== Data supplied ==
Start of Block
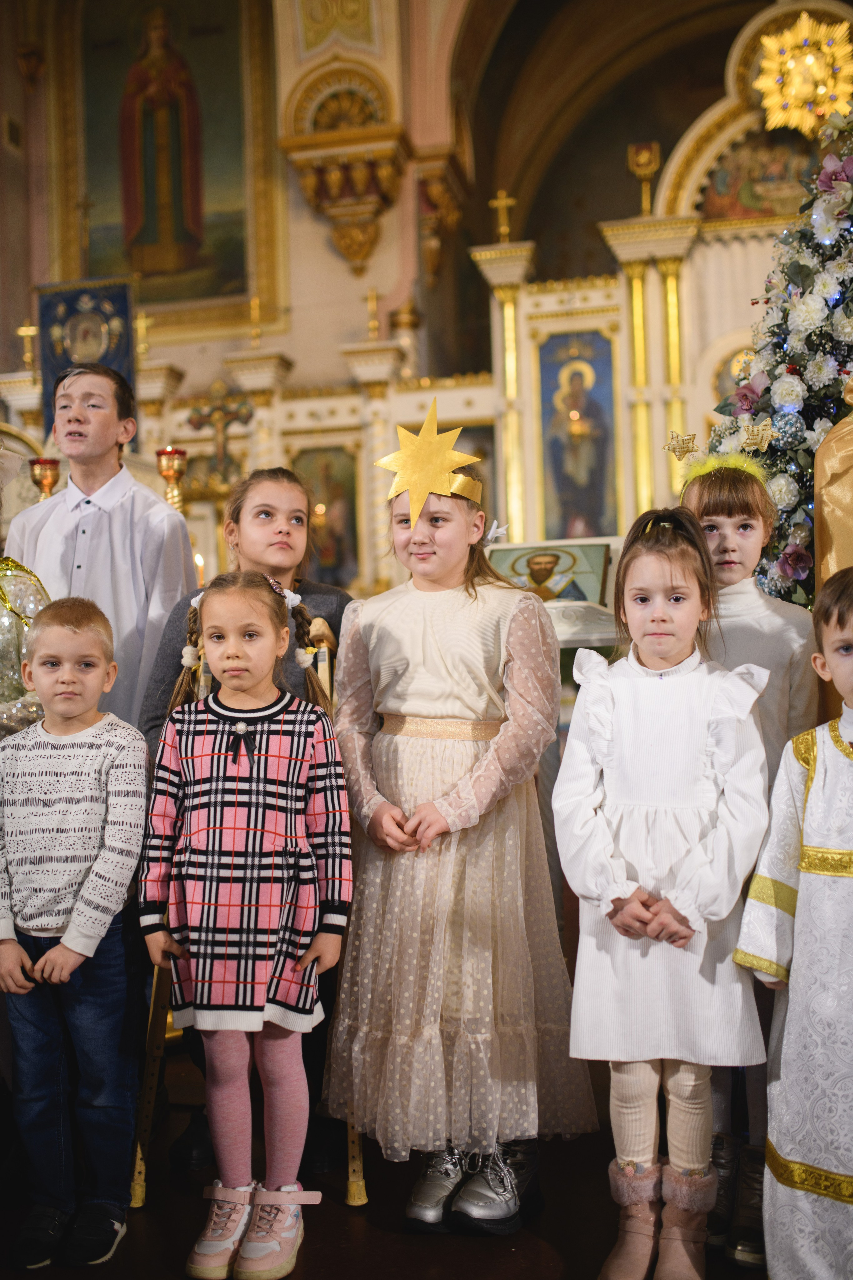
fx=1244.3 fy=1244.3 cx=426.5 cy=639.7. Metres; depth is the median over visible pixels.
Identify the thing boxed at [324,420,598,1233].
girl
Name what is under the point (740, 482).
End of Block
Start of Block
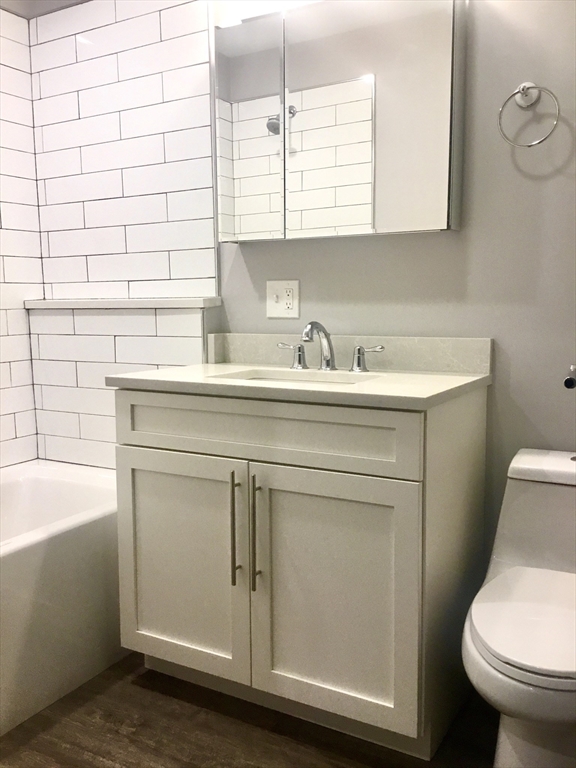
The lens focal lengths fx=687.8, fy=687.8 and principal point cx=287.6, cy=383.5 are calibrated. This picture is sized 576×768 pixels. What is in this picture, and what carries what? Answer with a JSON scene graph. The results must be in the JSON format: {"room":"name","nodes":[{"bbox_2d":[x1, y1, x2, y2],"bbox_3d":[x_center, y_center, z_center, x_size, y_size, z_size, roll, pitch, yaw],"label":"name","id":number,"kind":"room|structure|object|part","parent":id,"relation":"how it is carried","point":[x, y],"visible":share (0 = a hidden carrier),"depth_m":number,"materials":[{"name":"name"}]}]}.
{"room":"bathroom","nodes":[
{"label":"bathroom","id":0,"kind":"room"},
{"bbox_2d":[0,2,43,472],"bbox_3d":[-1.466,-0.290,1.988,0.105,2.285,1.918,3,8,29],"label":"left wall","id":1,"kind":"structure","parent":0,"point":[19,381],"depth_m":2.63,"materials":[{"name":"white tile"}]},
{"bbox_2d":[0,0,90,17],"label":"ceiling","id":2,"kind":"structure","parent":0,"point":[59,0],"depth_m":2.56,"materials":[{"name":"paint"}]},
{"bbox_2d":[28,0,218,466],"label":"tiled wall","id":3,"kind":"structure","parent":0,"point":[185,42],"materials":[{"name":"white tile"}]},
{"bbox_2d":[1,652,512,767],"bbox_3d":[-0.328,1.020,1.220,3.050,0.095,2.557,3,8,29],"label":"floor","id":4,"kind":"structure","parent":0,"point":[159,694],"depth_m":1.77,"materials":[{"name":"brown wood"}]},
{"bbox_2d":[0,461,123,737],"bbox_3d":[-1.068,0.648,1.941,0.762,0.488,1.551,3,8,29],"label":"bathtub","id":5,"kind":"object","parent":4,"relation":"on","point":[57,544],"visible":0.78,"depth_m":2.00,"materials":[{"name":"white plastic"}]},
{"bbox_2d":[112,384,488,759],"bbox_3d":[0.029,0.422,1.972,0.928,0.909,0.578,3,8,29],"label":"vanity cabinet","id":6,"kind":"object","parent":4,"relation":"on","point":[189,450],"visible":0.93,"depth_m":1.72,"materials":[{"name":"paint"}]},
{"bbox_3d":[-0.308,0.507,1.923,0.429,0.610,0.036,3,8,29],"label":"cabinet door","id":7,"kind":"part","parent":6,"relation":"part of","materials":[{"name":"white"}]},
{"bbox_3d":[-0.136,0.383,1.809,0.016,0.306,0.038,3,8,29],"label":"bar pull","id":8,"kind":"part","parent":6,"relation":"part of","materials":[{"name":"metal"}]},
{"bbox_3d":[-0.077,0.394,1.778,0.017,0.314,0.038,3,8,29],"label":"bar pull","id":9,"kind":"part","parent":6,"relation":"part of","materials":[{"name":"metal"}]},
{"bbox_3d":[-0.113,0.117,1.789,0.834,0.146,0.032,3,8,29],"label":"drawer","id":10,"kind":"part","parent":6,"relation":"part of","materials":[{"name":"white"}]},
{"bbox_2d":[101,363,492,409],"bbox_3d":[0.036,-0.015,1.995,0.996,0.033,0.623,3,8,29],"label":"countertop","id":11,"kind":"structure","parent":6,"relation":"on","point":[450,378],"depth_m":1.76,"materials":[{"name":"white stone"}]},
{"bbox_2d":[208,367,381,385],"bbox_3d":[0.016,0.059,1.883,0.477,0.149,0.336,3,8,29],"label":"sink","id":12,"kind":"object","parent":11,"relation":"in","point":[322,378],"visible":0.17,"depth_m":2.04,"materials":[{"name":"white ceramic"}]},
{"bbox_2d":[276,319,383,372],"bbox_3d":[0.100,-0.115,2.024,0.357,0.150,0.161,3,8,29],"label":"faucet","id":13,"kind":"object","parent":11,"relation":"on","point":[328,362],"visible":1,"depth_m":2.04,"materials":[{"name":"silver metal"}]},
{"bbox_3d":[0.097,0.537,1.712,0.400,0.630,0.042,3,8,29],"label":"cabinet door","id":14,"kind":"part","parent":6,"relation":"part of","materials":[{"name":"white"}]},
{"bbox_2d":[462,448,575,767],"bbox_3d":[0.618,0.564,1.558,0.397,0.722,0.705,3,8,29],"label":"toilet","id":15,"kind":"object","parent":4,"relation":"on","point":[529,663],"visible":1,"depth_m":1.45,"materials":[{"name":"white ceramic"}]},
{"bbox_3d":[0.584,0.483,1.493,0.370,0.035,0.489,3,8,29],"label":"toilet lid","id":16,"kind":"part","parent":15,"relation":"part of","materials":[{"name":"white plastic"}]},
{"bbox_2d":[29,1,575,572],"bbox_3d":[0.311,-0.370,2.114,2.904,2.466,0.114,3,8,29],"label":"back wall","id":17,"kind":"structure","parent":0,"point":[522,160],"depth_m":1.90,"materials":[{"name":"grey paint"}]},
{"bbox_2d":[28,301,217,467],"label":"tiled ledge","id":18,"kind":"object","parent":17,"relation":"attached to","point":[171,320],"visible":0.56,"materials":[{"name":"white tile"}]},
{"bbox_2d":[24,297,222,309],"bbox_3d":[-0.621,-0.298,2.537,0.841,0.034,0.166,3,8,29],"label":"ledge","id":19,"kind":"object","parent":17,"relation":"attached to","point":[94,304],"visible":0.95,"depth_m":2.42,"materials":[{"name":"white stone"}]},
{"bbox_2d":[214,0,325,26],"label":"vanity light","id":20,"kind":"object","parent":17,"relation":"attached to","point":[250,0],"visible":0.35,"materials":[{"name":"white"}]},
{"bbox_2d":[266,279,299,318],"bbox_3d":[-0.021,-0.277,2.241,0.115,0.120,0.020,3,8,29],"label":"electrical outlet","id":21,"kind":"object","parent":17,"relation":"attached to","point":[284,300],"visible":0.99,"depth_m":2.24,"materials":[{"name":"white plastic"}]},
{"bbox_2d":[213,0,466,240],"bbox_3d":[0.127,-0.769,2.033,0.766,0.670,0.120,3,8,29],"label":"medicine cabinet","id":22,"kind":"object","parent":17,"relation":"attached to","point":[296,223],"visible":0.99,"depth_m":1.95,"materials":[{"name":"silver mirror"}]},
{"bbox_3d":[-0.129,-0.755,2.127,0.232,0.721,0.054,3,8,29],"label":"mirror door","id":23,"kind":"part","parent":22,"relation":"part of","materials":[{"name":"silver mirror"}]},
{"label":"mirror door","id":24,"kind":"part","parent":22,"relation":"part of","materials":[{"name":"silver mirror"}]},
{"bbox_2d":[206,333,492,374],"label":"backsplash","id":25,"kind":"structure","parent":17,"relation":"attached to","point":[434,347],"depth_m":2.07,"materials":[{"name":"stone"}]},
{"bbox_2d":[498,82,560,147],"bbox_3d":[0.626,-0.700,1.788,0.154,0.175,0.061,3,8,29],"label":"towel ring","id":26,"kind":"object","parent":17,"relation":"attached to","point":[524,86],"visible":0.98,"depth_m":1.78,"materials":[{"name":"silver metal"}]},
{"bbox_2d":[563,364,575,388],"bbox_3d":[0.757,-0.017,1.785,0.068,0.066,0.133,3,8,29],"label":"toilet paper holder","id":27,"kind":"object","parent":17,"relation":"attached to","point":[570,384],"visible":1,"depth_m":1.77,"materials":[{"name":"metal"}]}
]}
End of Block
Start of Block
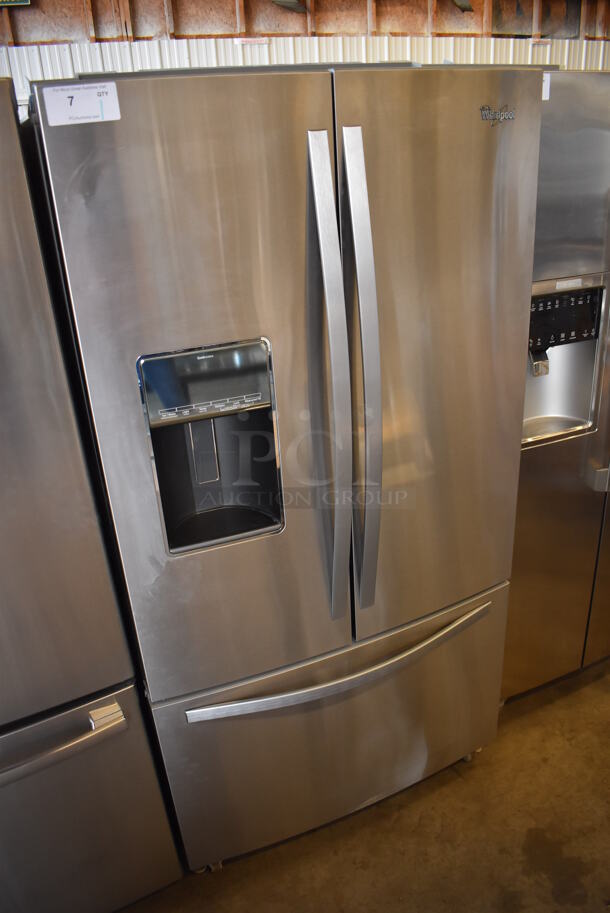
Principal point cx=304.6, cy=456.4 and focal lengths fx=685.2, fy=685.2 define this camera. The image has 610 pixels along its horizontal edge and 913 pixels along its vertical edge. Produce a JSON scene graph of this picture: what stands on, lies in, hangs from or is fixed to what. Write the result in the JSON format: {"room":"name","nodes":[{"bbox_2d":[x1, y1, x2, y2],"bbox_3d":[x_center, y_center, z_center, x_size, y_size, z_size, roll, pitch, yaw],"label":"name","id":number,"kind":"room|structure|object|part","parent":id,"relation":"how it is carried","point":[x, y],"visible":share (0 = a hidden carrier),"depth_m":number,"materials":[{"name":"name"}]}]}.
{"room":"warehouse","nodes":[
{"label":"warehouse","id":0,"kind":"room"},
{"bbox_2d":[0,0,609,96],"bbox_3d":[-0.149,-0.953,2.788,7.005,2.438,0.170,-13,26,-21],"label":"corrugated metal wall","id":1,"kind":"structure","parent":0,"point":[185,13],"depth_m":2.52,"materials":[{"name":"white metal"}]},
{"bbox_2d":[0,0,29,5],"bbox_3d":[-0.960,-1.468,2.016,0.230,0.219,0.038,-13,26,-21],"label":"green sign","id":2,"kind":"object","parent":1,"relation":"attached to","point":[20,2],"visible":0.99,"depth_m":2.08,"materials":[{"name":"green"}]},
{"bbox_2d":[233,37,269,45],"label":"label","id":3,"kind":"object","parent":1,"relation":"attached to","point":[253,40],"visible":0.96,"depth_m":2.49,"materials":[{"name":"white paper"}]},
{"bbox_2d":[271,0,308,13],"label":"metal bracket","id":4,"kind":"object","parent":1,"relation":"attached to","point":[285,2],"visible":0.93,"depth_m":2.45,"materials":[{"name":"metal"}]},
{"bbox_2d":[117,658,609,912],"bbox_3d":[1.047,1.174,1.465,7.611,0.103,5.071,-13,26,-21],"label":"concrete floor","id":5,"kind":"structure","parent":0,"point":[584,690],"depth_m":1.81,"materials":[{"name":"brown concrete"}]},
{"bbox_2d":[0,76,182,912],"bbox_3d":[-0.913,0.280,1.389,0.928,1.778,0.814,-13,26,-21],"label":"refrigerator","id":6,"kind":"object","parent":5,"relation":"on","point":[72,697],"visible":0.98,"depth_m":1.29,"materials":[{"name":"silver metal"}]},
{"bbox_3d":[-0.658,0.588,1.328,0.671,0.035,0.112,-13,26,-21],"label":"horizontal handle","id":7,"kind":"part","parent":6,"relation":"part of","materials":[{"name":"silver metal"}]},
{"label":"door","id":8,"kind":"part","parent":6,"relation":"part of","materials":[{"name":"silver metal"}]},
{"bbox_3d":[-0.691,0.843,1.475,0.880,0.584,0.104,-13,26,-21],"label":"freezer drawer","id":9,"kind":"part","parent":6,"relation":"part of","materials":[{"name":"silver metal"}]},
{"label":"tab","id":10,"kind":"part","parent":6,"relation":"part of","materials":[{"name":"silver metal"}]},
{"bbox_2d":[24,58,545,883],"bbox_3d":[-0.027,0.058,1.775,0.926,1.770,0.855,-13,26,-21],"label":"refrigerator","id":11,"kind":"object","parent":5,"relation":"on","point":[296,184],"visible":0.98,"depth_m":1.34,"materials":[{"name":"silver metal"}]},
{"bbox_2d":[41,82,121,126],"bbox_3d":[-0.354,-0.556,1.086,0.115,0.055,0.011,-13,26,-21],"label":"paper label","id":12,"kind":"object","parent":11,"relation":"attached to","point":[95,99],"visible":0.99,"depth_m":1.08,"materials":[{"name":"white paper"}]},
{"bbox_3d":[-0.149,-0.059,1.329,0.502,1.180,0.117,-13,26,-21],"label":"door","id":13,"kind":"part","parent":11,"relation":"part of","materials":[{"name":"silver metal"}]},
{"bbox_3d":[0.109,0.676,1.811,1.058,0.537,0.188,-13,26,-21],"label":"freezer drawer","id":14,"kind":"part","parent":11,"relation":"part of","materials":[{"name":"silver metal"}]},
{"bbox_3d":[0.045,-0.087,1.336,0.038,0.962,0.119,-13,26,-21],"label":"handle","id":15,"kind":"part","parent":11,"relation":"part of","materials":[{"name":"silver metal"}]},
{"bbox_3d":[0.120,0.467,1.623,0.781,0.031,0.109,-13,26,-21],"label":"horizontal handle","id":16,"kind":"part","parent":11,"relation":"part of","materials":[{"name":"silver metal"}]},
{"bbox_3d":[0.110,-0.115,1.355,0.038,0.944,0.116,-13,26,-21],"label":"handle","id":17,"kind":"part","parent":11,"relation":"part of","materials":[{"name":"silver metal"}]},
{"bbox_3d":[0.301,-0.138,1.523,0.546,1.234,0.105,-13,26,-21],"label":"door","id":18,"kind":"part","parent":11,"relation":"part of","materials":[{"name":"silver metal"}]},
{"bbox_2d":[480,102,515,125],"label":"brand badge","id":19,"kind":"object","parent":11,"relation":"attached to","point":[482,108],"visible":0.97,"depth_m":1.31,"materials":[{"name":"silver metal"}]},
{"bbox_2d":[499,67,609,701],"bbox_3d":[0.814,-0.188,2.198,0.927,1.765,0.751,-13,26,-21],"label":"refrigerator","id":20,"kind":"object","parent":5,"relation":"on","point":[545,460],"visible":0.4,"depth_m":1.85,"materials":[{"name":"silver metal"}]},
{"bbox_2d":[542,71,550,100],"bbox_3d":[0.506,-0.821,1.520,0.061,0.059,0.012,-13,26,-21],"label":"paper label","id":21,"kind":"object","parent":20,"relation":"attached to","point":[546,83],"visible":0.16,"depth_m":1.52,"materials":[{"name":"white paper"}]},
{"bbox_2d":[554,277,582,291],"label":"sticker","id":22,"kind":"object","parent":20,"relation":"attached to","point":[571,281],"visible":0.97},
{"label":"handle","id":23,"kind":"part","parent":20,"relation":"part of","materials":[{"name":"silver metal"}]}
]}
End of Block
== What you have to do ==
Above this instruction are the records; retype exactly the lines from the one containing "fx=1244.3 fy=1244.3 cx=426.5" up to and including the one containing "Name what is under the point (740, 482).".

== Answer section ==
fx=1244.3 fy=1244.3 cx=426.5 cy=639.7. Metres; depth is the median over visible pixels.
Identify the thing boxed at [324,420,598,1233].
girl
Name what is under the point (740, 482).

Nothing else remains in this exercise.